■ **Excerpt provided**:

((

A similar weather mast - but without the red and white colours would be built at Esgair Galed. From Dulas part of the documents lodged with the application.

FOR the second time in three months controversial plans for a weather mast will be in front of Powys councillors for a decision and 99 objections have been lodged against it.

In April it was revealed that a fresh planning application has been submitted to Powys County Council by Esgair Galed Energy Park Limited.

The firm is the development vehicle for Bute Energy, who specialise in developing wind and solar energy parks.

The meteorological mast which would be a maximum 122.5 metres tall at the site which is 3.8 kilometres west of Staylittle.

Esgair Galed – where a weather mast and wind turbine could be built (Pic: Google Streetview)

The weather mast is the precursor to a potential development of 220 metre high wind turbines earmarked for the area.

Resident from nearby Dylife, Staylittle and Llwynygog are already campaigning against the windfarm proposal.

))

■ **Record extracts**:
((

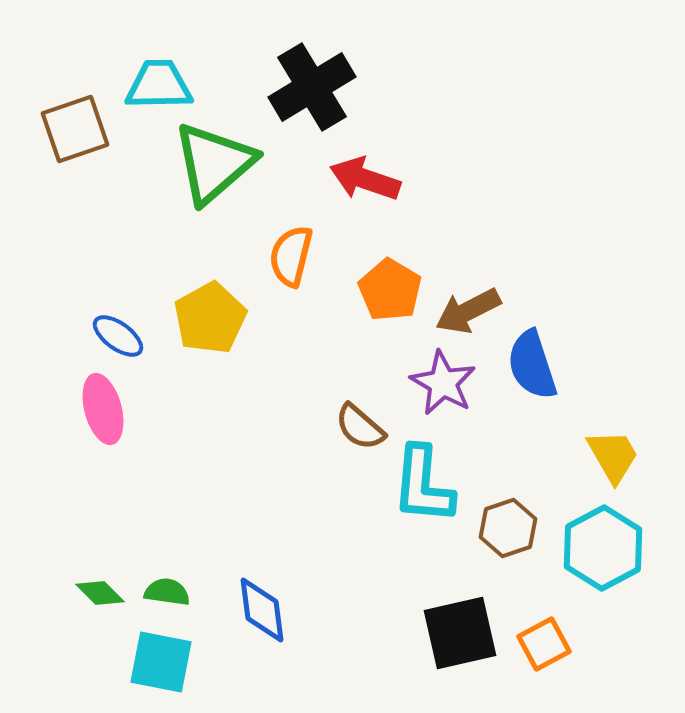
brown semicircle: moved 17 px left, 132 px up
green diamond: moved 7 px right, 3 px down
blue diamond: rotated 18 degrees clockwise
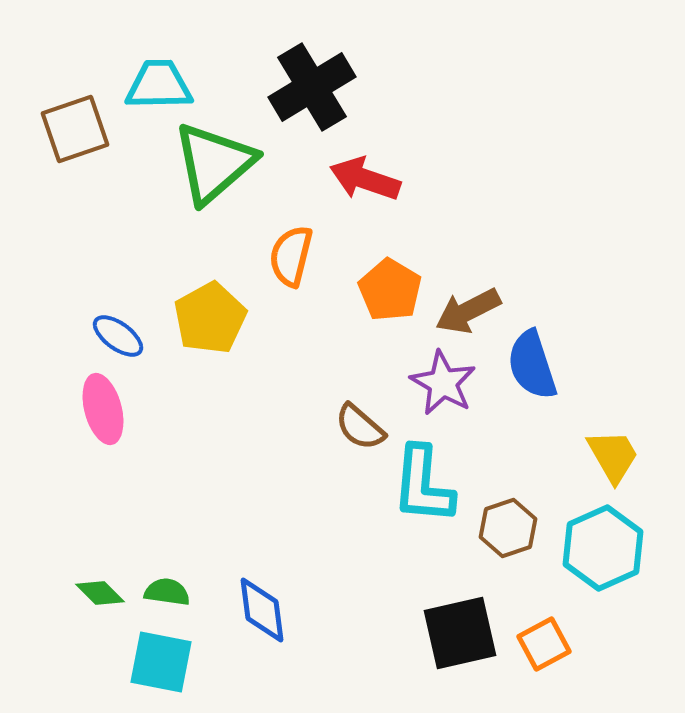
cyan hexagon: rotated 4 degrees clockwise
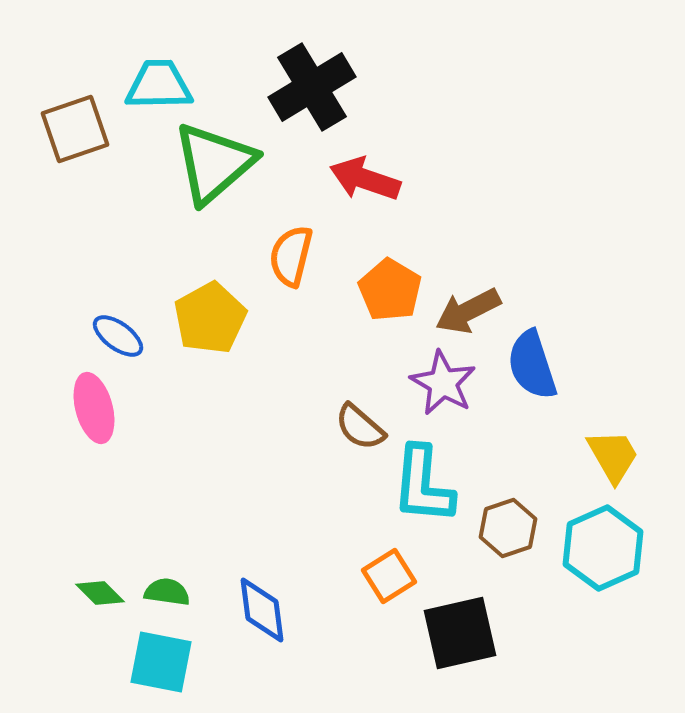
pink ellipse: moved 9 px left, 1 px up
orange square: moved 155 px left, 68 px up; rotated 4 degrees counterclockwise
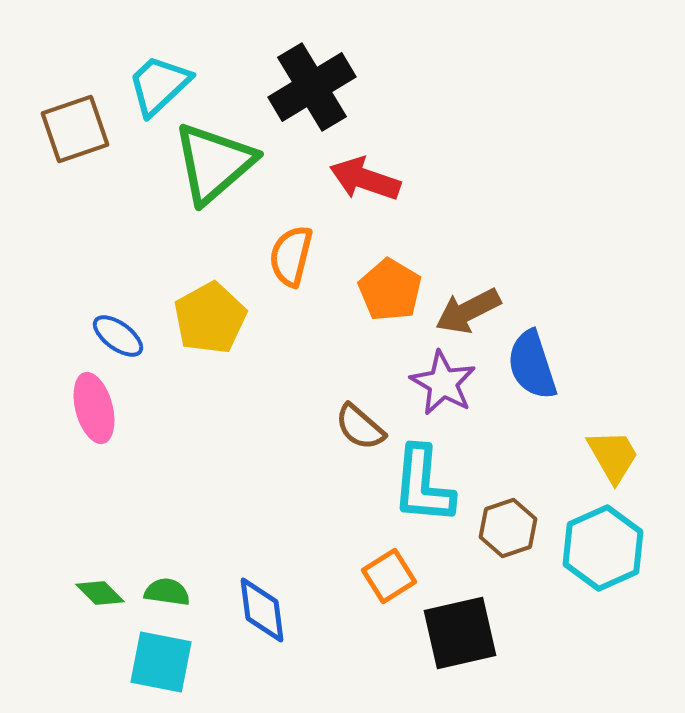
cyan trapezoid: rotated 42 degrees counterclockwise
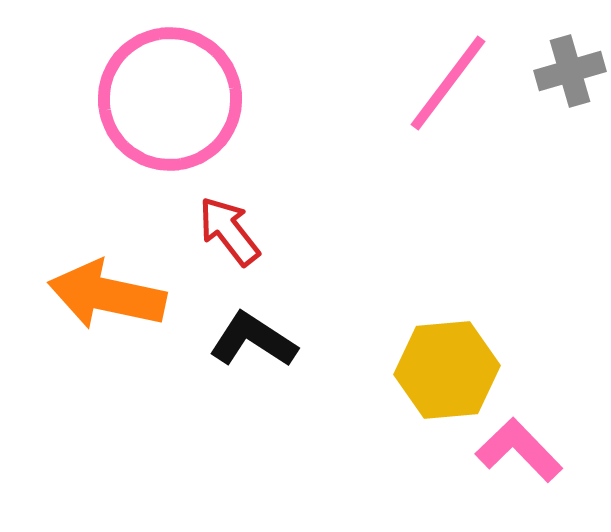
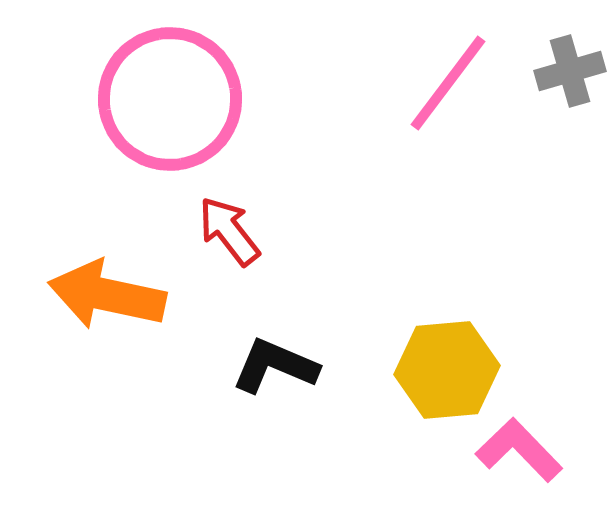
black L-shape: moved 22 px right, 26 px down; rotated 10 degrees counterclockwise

))
((

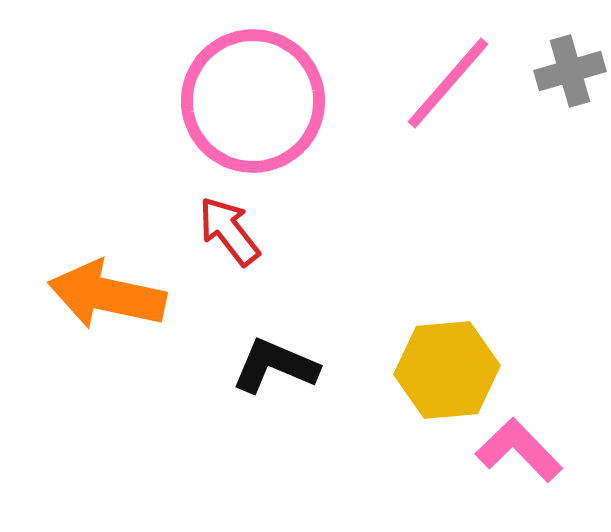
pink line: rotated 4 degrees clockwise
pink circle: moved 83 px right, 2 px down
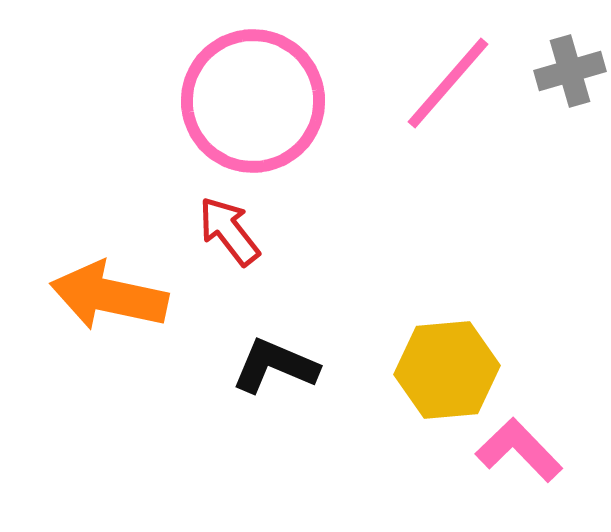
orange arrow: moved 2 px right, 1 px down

))

■ **Set tasks**:
A: Answer each question from the article on the Esgair Galed weather mast, one answer per line.
(i) How many objections have been lodged against the weather mast plans?
(ii) For which company is Esgair Galed Energy Park Limited the development vehicle?
(iii) How far from Staylittle is the mast site, and in which direction?
B: Summarize the article on the Esgair Galed weather mast in two sentences.
C: State whether each statement agrees with the article on the Esgair Galed weather mast, answering yes or no and quoting the words that decide it.
(i) The mast to be built at Esgair Galed would have red and white colors.
(ii) Bute Energy specializes in developing wind and solar energy parks.
(iii) The wind turbines earmarked for the area would be 122.5 meters high.

■ **Solution set**:
A:
(i) 99
(ii) Bute Energy
(iii) 3.8 kilometers west

B: For the second time in three months, Powys councillors will decide on a controversial application from Esgair Galed Energy Park Limited, the development vehicle for Bute Energy, for a weather mast up to 122.5 meters tall at a site 3.8 kilometers west of Staylittle, and 99 objections have been lodged against it. The mast is the precursor to a potential development of 220-meter wind turbines, and residents of Dylife, Staylittle and Llwynygog are already campaigning against the windfarm proposal.

C:
(i) No: "A similar weather mast - but without the red and white colours would be built at Esgair Galed."
(ii) Yes: "who specialise in developing wind and solar energy parks"
(iii) No: "a potential development of 220 metre high wind turbines earmarked for the area"